Malaysia’s National Single Window (NSW) system, launched by the government in 2009, is the backbone of DNeX’s trade facilitation business, carried through its subsidiary Dagang Net Technologies Sdn Bhd.
The NSW is a one-stop system that links the trading community with relevant government agencies and various other trade and logistics parties for import and export activities. Via this system, customs clearance procedures are simplified, electronic exchange of trade-related data is facilitated and costs of doing business are reduced.
The contract renews every two years, and hence exposing DNeX to the possibility of losing the project to another competitor. The contract will be expiring on Aug 31 this year but Syed Zainal Abidin says he has received “verbal advice” from the government for its extension.
“The new uCustoms system has been put on hold by the government. We have yet to know what is the new direction. “So, this automatically means that our current NSW contract will be extended, perhaps for a minimum of two years. However, we have yet to receive black and white confirmation from the government. “Moving forward, we do not want to rely extensively on the NSW alone, ” he says.
Another component of DNeX’s trade facilitation business is the SealNet portal, which provides total cargo and trade management services. Syed Zainal Abidin says the SealNet will be relaunched this year, with more aggressive marketing efforts.
Looking ahead, Syed Zainal Abidin has plans to expand Dagang Net and SealNet services within Asean, starting with Thailand and Indonesia this year.
“Whatever solutions we have, we also want to share them with our partners in these countries, ” he says. Syed Zainal Abidin also spoke on the plans to grow the system integrator and consultancy segment.
An important contract under this segment is the integrated Government Financial and Management System (iGFMAS), which DNeX developed and currently manages for government agencies.
“We want to use this expertise and experience to participate in a few more major government contracts and we are already talking to a few ministries. “In addition, we would also want to penetrate the private sector and offer solutions under this segment to businesses, ” he says.
Syed Zainal Abidin points out that DNeX’s revenue currently is predominantly contributed by government-related projects.

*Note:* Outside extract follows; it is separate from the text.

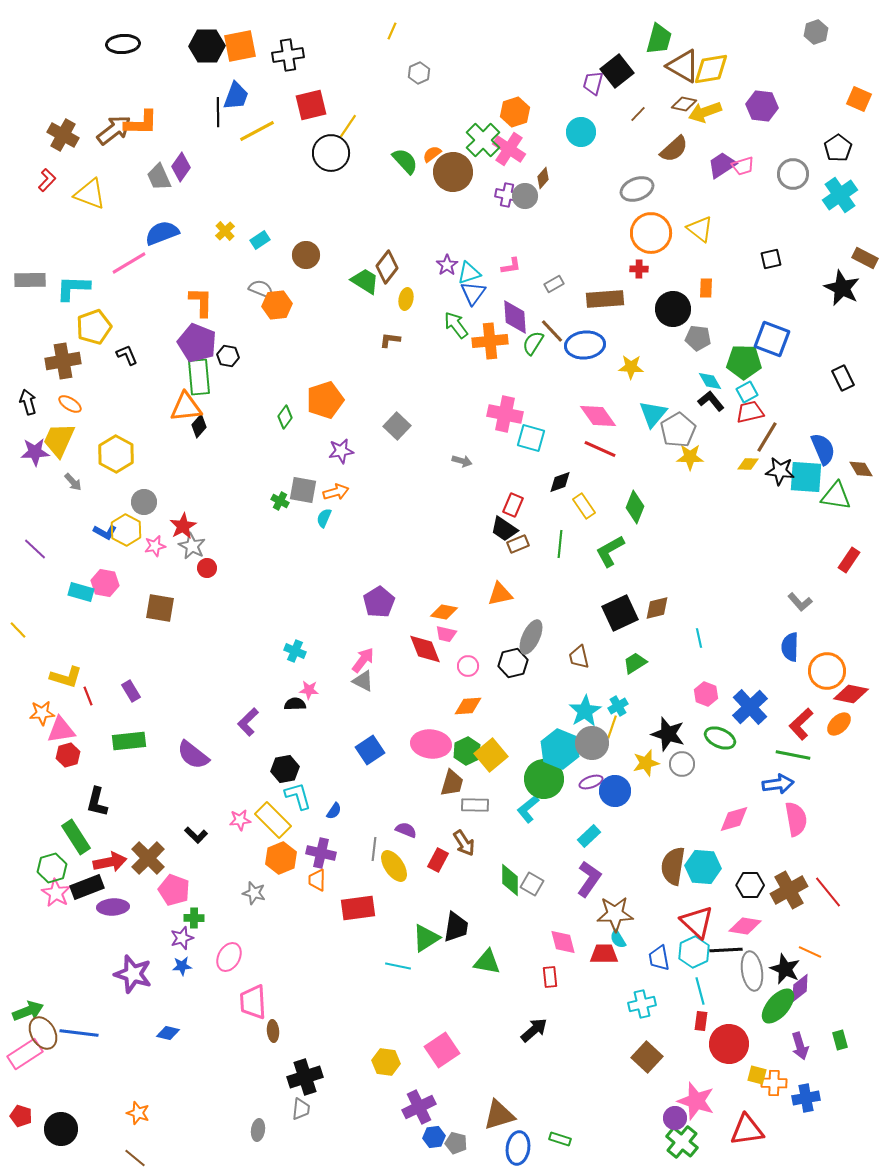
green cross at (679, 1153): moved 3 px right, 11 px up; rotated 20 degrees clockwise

Meanwhile, responding to a question on the group’s plan to acquire Silterra Malaysia Sdn Bhd, a loss-making semiconductor wafer foundry wholly-owned by Khazanah Nasional Bhd, Syed Zainal Abidin says DNeX, together with its partner, has a three-year turnaround plan for Silterra.

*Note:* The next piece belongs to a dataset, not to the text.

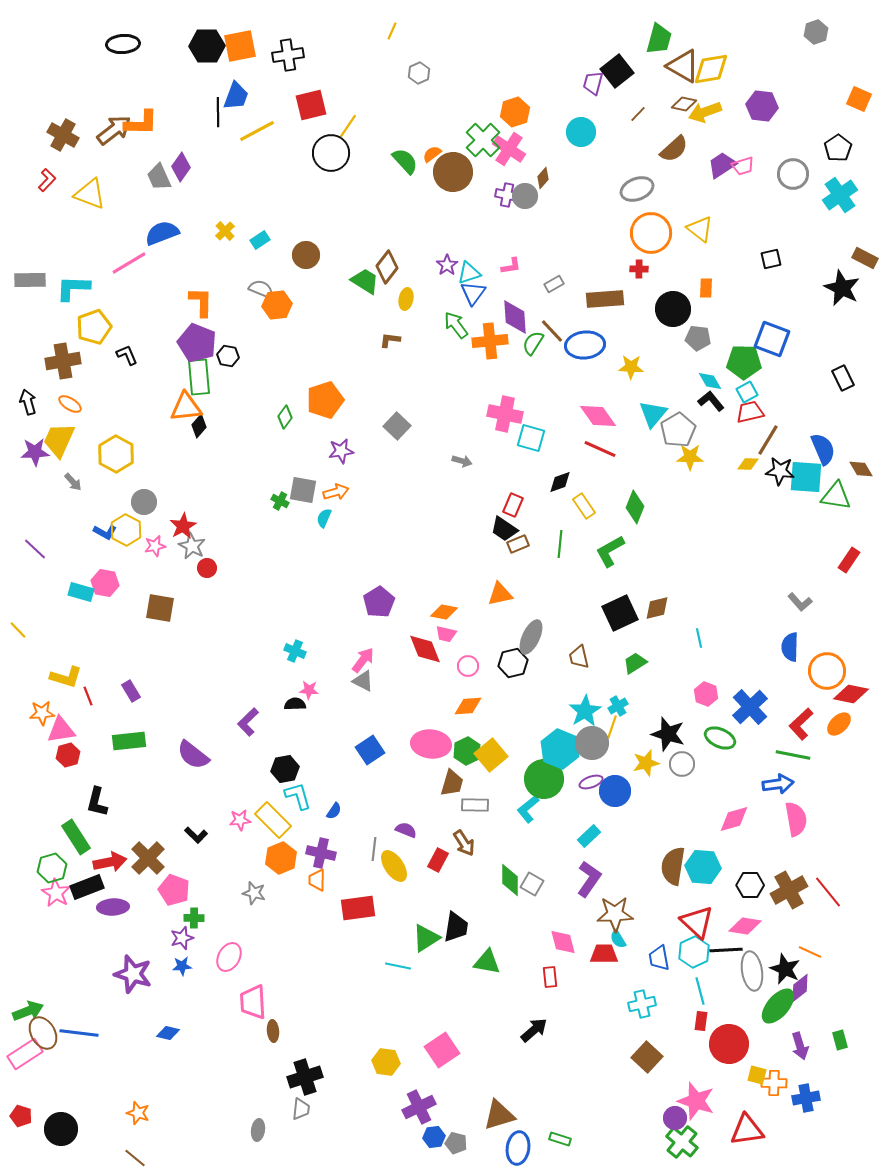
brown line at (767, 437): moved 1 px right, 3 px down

“If you look over the next five years, the demand for the semiconductor industry will continue to increase and Silterra is very key in the semiconductor industry. “Our partner, Beijing CGP Investment Co Ltd, has a stable of companies in the semiconductor and chip industry and this would provide Silterra with access to the market, ” he says.
If it is successful in its bid, DNeX will hold a 60% stake in Silterra. However, questions remain as to how DNeX can afford to acquire Silterra, considering its current balance sheet, coupled with its planned acquisition of Ping Petroleum.

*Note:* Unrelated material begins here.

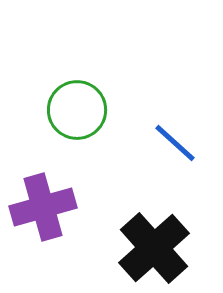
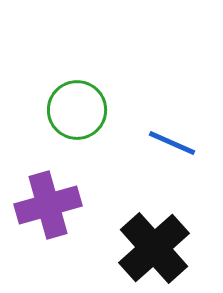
blue line: moved 3 px left; rotated 18 degrees counterclockwise
purple cross: moved 5 px right, 2 px up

DNeX has said that it is currently considering various options to fund the acquisition of Silterra. DNeX, along with local firm Nuglobal Ventures Sdn Bhd (NGV), are the front runners for Silterra.
Previous articles, which speculated that DNeX was in the running to acquire Silterra, have pegged their offer price at RM240mil for a 100% stake in Silterra, in which it will hold a 60% stake and its partner Beijing CGP Investment Co Ltd the remaining 40%.
In comparison, it is speculated that NGV’s bid for Silterra comes with two options. The first is an offer of RM270mil with effective local ownership of 55%, while the second is an offer of RM335mil with the flexibility of future new capital injection from both local and foreign investors to address Silterra’s business expansion needs and to stay competitive globally.